Task requirements: All that should be output is the block of lines below from the line with "come Blogroll, dall’installazione" to the line with "siti avviene in", both included, exactly as written.

+===+

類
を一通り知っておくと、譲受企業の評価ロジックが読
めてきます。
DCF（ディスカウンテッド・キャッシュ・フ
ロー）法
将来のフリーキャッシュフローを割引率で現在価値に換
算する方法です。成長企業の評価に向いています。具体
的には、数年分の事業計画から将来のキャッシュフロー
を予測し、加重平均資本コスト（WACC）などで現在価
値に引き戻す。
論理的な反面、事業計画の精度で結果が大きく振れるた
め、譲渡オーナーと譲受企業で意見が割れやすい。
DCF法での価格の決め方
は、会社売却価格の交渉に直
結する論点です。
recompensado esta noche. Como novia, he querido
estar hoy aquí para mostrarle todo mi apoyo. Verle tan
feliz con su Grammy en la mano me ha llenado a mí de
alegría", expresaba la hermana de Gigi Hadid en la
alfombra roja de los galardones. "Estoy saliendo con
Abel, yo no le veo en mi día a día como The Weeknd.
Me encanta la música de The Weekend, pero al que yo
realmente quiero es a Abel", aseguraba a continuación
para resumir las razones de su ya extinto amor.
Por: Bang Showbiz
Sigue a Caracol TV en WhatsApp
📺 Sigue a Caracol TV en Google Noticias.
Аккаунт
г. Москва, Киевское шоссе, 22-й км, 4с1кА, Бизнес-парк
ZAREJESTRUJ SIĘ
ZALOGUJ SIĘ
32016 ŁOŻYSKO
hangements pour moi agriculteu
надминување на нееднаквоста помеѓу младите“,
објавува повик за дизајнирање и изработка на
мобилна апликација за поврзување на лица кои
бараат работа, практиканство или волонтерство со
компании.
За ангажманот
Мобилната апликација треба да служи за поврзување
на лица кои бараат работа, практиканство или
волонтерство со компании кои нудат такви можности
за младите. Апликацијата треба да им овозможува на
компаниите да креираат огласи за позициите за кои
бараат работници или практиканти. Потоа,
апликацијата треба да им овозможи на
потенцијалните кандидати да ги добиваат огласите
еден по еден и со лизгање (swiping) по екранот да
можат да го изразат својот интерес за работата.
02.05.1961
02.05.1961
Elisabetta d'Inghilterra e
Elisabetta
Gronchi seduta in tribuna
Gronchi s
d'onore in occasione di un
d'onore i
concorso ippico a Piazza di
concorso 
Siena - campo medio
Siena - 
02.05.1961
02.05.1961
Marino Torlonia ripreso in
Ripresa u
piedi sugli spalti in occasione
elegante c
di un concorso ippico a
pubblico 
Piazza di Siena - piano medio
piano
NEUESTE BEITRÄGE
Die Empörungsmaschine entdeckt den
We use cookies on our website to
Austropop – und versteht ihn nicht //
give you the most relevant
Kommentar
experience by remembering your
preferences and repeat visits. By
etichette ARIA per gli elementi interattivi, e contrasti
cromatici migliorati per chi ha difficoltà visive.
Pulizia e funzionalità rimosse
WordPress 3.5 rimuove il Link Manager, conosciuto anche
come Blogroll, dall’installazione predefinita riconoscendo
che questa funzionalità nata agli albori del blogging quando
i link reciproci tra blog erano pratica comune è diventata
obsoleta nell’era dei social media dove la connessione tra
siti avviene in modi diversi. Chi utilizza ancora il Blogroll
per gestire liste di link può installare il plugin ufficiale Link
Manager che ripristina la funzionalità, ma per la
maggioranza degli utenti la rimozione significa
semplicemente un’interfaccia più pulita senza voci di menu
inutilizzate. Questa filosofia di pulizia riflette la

+===+

Result for this task:
come Blogroll, dall’installazione predefinita riconoscendo
che questa funzionalità nata agli albori del blogging quando
i link reciproci tra blog erano pratica comune è diventata
obsoleta nell’era dei social media dove la connessione tra
siti avviene in modi diversi. Chi utilizza ancora il Blogroll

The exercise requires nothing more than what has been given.